Ryan Farris told us that today Qumulo has 900 customers worldwide covering 20 countries and managing 500 billions files, considering that the repeat business is strong. Also a good sign.
Wishing to deliver a global unstructured interface to its content, the engineering team has developed its own S3 API to replace the MinIO gateway end-of-life for a few quarters now. NFS, SNB and S3 can access the same content.
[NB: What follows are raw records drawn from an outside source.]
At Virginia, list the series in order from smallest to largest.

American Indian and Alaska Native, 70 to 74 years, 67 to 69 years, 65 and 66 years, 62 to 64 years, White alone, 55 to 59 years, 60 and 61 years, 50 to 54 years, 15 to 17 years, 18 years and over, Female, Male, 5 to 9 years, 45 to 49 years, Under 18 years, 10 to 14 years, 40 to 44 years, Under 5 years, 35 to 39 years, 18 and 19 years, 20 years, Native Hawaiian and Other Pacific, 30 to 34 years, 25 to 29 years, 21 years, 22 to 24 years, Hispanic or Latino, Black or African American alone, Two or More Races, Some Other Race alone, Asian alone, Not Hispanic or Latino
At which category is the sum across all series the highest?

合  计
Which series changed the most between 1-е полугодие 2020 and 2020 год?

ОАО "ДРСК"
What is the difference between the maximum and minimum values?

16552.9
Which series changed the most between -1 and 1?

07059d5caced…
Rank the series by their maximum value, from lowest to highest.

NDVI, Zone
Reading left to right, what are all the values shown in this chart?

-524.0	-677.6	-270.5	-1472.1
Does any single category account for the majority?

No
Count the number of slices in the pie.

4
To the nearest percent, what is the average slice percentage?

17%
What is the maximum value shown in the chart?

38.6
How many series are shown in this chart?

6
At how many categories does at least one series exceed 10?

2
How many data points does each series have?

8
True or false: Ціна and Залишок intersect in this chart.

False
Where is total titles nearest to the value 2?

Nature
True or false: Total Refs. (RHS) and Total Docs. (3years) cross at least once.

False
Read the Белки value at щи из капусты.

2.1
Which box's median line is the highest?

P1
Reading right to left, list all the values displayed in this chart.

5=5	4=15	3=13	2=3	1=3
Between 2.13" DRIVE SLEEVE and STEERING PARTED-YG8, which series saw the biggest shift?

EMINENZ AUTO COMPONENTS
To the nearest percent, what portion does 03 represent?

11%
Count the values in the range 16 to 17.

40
The product offers SMB multi-channel support, NFS 4.1 with Kerberos and security capabilities based on Varonis. An adaptive data protection mode, aka as transcoding, has been introduced to allow dynamic configuration in the erasure coding N+M scheme and “follow” cluster growth. It means that a configuration can add a new M, let’s say 2 more parities, for the same N, it is also easy to adapt the N and keep the same M, as many combinations are possible. A 4+2 mode can be changed to a 14+2 mode or 14+4. The company continues and even extends partnerships with companies like Yuzuy in addition to Atempo Miria.
For the pricing, the company has made some adjustments to reflect users’ needs and demands. The main characteristic is the predictability of the cost for the user and therefore the revenue for Qumulo. For instance on Azure with Azure Native Qumulo, a managed service, 1TB costs $85 per month.
Ryan Farris confirmed that even if HPE picked a competitor with VAST Data for Greenlake, so far they didn’t see any impact on their revenue. The market is big enough to push both product line especially for different use cases and deployment models.
Qumulo is working on different projects: run on any hardware and anywhere, this is now key strategic play for the company operating as a pure SDS, an advanced data reduction technology, Nexus and geo XXX and the company plans something for November.